__Page excerpt__:
---*---

# Dissertation/thesis/essay Horror Stories



## whiterabbit (Jan 20, 2006)

My dissertation is due in in a week, I'm spending all day every day on it, and at the moment it's the worst thing I've ever written. So please make me feel better and share your horror stories of writing dissertations and essays. I've noticed there's a lot of procrastinators on this forum so there must be people like me who have left it late and nearly died trying to get it done in time. They don't have to be eventual success stories either. I'll be quite glad to hear of people who completely messed everything up and flunked out because I think that's where I'm heading.


----------



## Whimsy (Mar 16, 2006)

I'm writing a thesis this year and since its a psychology class that requires an experiment with alot of subjects were in groups of 5. 

My introduction was due on Dec. 17th and the draft was due before thanksgiving...well it was a 7 page paper and it turns out one of my group members plagerized my paper: every idea, quote, and style. She took all our AIM conversations and stringed the paper togther. 

I was livid and hurt when my professor called us both up and I started to cry. The theif left a few minutes after and I told my professor what happened. I ended up rewriting my paper since it felt tainted. But I only had a week...I did it in one night to get it over with. In the end I had a perfect APA style introduction and got a perfect score.

---*---

__Given task__: Retype the whole forum thread about dissertation horror stories without changing anything. Work only from the forum thread given here.

__Recorded data__:
---*---

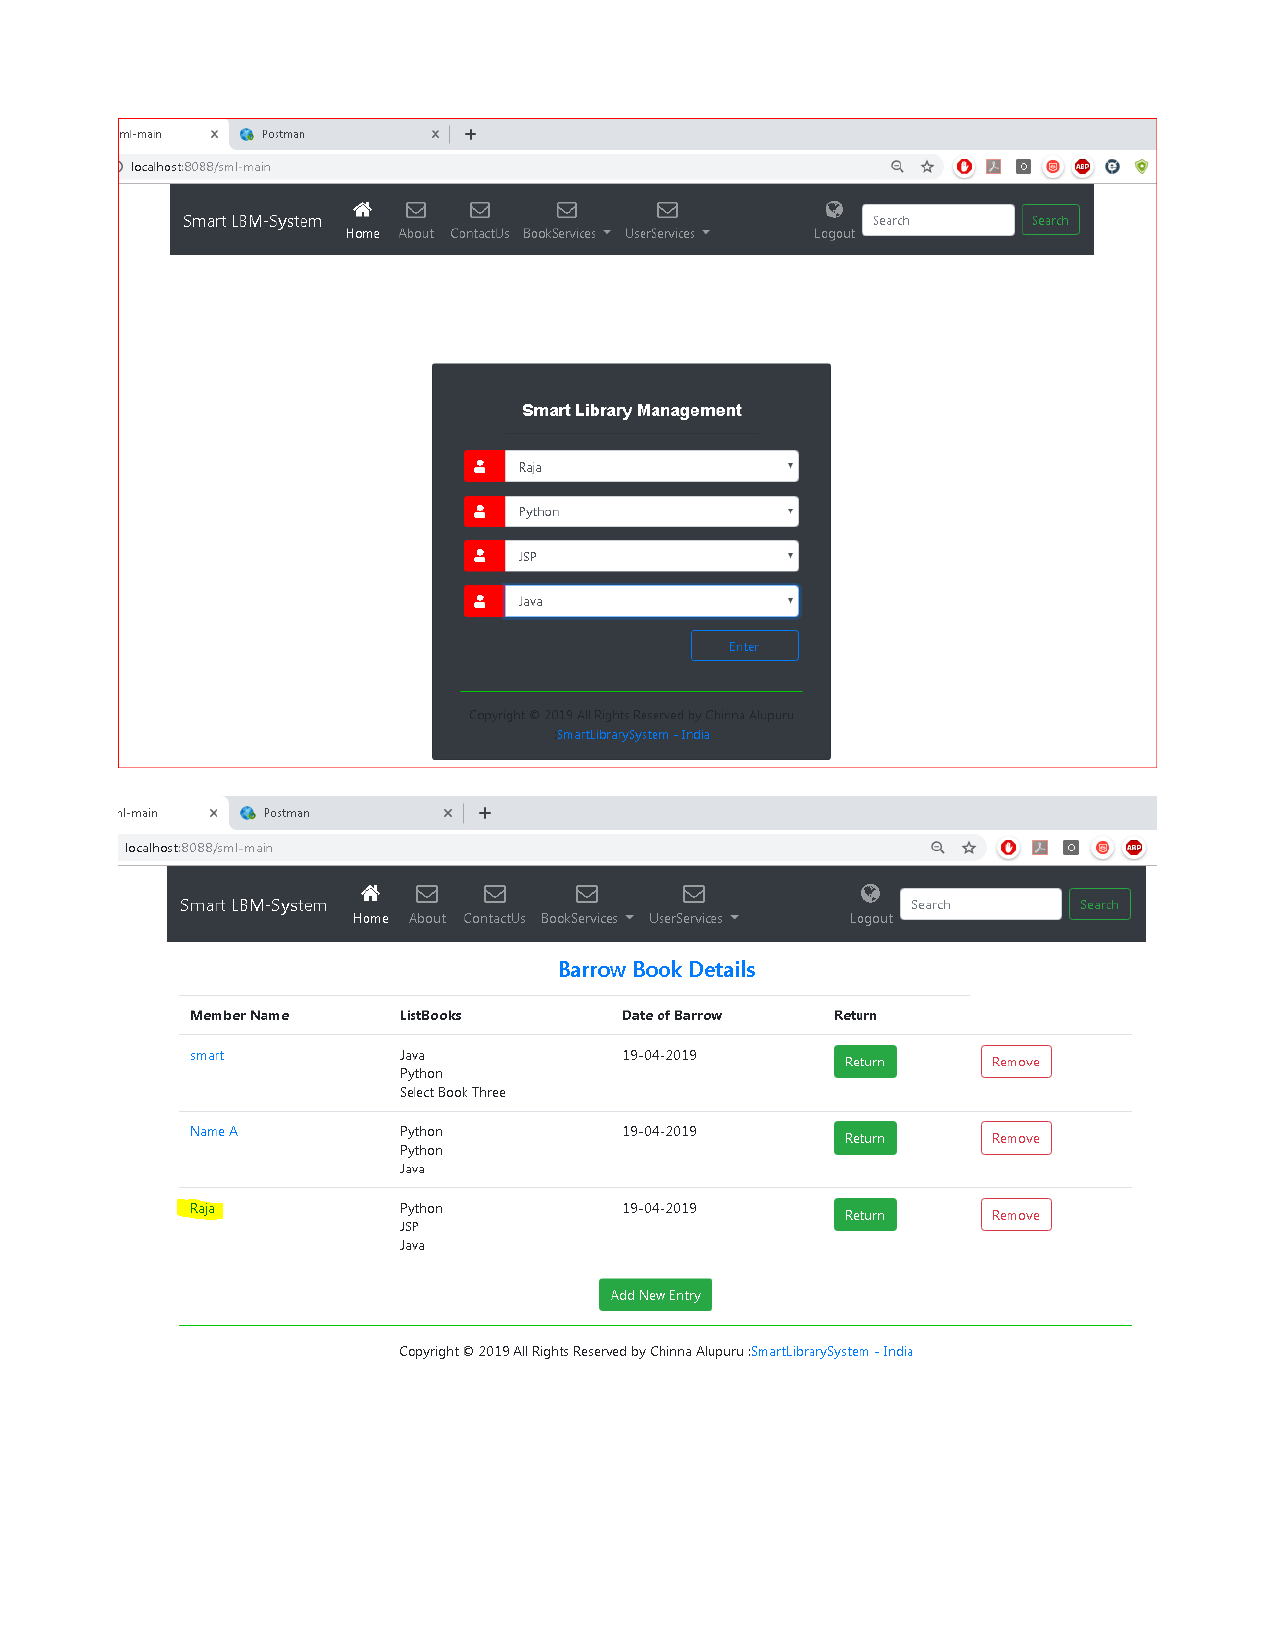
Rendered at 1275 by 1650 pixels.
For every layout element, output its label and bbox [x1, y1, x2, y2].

picture [118, 118, 1157, 768]
picture [118, 796, 1157, 1386]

---*---

__Exercise output__:
# Dissertation/thesis/essay Horror Stories



## whiterabbit (Jan 20, 2006)

My dissertation is due in in a week, I'm spending all day every day on it, and at the moment it's the worst thing I've ever written. So please make me feel better and share your horror stories of writing dissertations and essays. I've noticed there's a lot of procrastinators on this forum so there must be people like me who have left it late and nearly died trying to get it done in time. They don't have to be eventual success stories either. I'll be quite glad to hear of people who completely messed everything up and flunked out because I think that's where I'm heading.


----------



## Whimsy (Mar 16, 2006)

I'm writing a thesis this year and since its a psychology class that requires an experiment with alot of subjects were in groups of 5. 

My introduction was due on Dec. 17th and the draft was due before thanksgiving...well it was a 7 page paper and it turns out one of my group members plagerized my paper: every idea, quote, and style. She took all our AIM conversations and stringed the paper togther. 

I was livid and hurt when my professor called us both up and I started to cry. The theif left a few minutes after and I told my professor what happened. I ended up rewriting my paper since it felt tainted. But I only had a week...I did it in one night to get it over with. In the end I had a perfect APA style introduction and got a perfect score.